M. de Parmesnil l’examinait du haut de sa froideur circonspecte. M. Garonard la regardait du coin de son œil alerte. M. de Saint-Bérain souriait à belles dents. La bouche de M. de Clairsilly faisait des moues, et M. de Bercherolles, épanoui et nonchalant, s’appuyait au dossier de sa chaise. Il s’était répandu sur les convives une sorte d’aise commune, une disposition heureuse et comme une entente réciproque à goûter le plaisir de cette heure passagère, qui mêlerait à l’agrément des pensées et des paroles l’épice des sauces et le bouquet des vins.

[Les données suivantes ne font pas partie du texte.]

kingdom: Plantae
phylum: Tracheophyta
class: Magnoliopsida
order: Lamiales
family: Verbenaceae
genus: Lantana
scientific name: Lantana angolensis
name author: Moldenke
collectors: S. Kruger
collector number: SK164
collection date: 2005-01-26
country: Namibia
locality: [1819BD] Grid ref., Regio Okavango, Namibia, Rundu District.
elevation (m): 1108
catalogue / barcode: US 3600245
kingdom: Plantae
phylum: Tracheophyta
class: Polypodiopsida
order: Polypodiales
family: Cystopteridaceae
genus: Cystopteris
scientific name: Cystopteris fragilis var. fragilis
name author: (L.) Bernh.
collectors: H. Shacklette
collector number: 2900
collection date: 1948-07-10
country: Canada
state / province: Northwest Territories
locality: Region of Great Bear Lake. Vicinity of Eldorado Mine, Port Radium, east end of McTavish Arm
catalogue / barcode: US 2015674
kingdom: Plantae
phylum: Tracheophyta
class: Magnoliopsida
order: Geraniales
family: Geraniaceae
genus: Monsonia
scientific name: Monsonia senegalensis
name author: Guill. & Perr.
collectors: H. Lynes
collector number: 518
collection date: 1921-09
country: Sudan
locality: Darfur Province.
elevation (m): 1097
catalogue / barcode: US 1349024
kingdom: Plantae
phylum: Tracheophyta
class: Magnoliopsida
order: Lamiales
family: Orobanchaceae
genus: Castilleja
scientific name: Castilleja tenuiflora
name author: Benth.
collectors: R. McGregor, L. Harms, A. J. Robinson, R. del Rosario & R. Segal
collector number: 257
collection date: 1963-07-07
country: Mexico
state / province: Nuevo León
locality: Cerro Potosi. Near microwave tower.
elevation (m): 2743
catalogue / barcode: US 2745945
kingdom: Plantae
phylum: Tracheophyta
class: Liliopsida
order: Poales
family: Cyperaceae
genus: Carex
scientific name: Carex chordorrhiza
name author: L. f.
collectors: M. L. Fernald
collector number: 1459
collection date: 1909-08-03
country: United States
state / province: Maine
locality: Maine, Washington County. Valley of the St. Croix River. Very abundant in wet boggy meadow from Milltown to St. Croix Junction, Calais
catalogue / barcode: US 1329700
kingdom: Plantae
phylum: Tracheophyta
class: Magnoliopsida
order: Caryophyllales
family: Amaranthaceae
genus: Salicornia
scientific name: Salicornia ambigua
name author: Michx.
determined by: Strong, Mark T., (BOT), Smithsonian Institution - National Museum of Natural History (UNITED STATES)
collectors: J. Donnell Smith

L’abbé Hubertet était superbe à voir. Une bonhomie sensuelle et gaie animait sa large face, un mélange de gourmandise et de contentement gonflait sa grosse bouche. On le sentait vraiment joyeux d’être là et nullement étonné de s’y trouver et qu’on l’y trouvât. Il savait que les sages de tous les temps n’ont jamais méprisé le plaisir de déraisonner en commun et il s’apprêtait à prendre part à la conversation d’esprits assez divers pour que leur contact fût fertile en surprises et abondant en écarts curieux.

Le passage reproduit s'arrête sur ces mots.